** Source material **
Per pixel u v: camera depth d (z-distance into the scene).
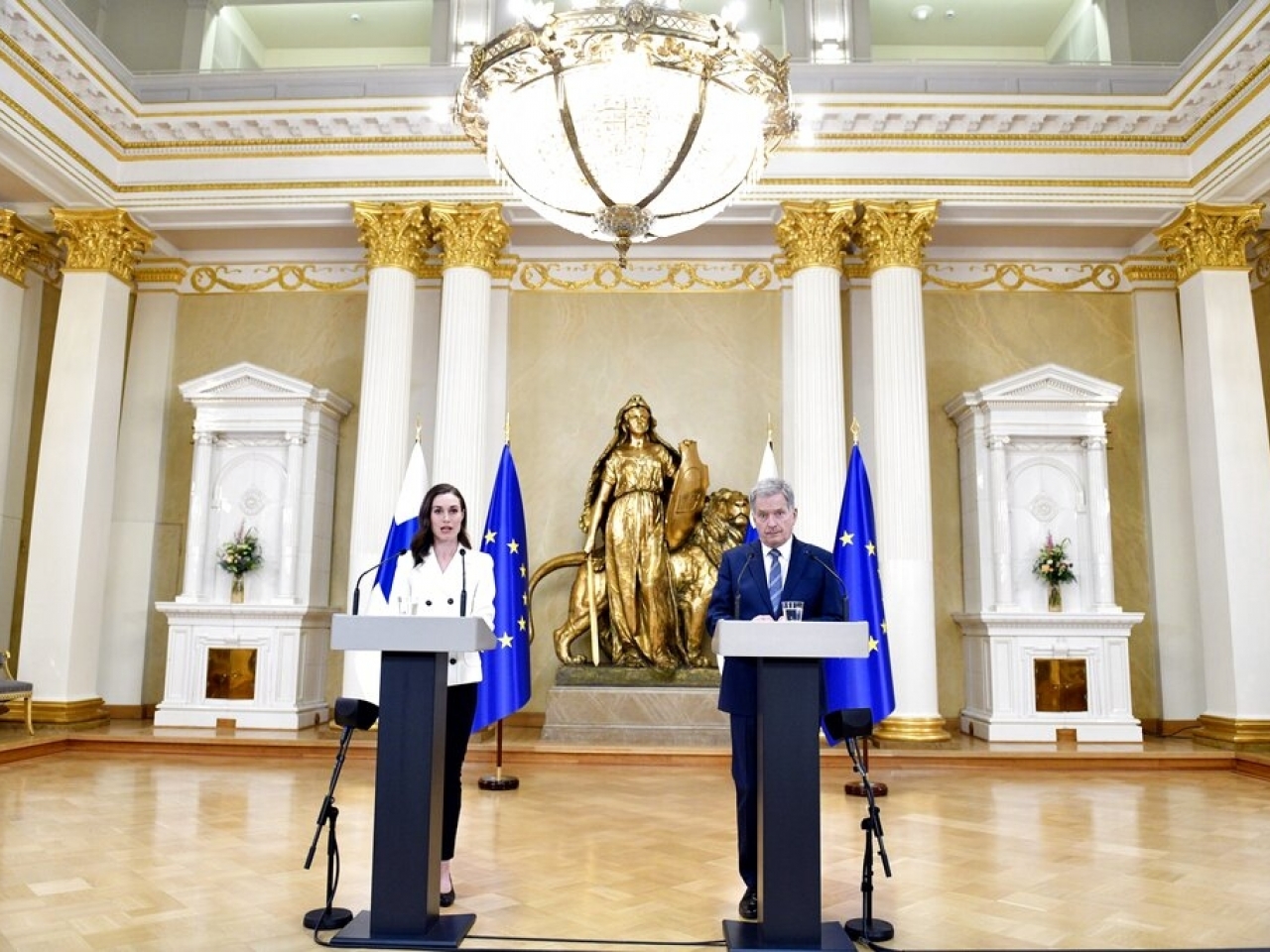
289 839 5.17
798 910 3.30
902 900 4.12
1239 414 9.03
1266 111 8.32
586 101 5.50
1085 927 3.74
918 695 8.78
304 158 9.78
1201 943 3.55
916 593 8.94
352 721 3.68
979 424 9.92
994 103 9.38
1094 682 9.20
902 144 9.59
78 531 9.20
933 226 9.98
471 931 3.60
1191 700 10.02
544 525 10.52
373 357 9.52
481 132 6.37
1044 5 10.82
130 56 10.45
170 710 9.40
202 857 4.74
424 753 3.49
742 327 10.85
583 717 8.69
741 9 5.47
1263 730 8.41
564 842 5.21
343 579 10.47
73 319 9.56
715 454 10.61
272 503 10.02
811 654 3.22
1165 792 7.03
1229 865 4.77
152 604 10.48
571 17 5.31
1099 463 9.70
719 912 3.89
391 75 9.63
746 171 6.27
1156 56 10.17
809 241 9.57
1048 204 9.52
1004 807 6.39
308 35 11.23
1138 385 10.62
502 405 10.66
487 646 3.62
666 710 8.67
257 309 11.08
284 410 9.95
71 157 9.01
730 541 9.43
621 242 5.87
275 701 9.45
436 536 4.02
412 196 9.70
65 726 8.87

** Your assignment **
The entries should be reproduced word for word, pictures omitted.

** Exercise response **
Per pixel u v: camera depth d (z-distance into the scene).
289 839 5.17
798 910 3.30
902 900 4.12
1239 414 9.03
1266 111 8.32
586 101 5.50
1085 927 3.74
918 695 8.78
304 158 9.78
1201 943 3.55
916 593 8.94
352 721 3.68
979 424 9.92
994 103 9.38
1094 682 9.20
902 144 9.59
78 531 9.20
933 226 9.98
471 931 3.60
1191 700 10.02
544 525 10.52
373 357 9.52
481 132 6.37
1044 5 10.82
130 56 10.45
170 710 9.40
202 857 4.74
424 753 3.49
742 327 10.85
583 717 8.69
741 9 5.47
1263 730 8.41
564 842 5.21
343 579 10.47
73 319 9.56
715 454 10.61
272 503 10.02
811 654 3.22
1165 792 7.03
1229 865 4.77
152 604 10.48
571 17 5.31
1099 463 9.70
719 912 3.89
391 75 9.63
746 171 6.27
1156 56 10.17
809 241 9.57
1048 204 9.52
1004 807 6.39
308 35 11.23
1138 385 10.62
502 405 10.66
487 646 3.62
666 710 8.67
257 309 11.08
284 410 9.95
71 157 9.01
730 541 9.43
621 242 5.87
275 701 9.45
436 536 4.02
412 196 9.70
65 726 8.87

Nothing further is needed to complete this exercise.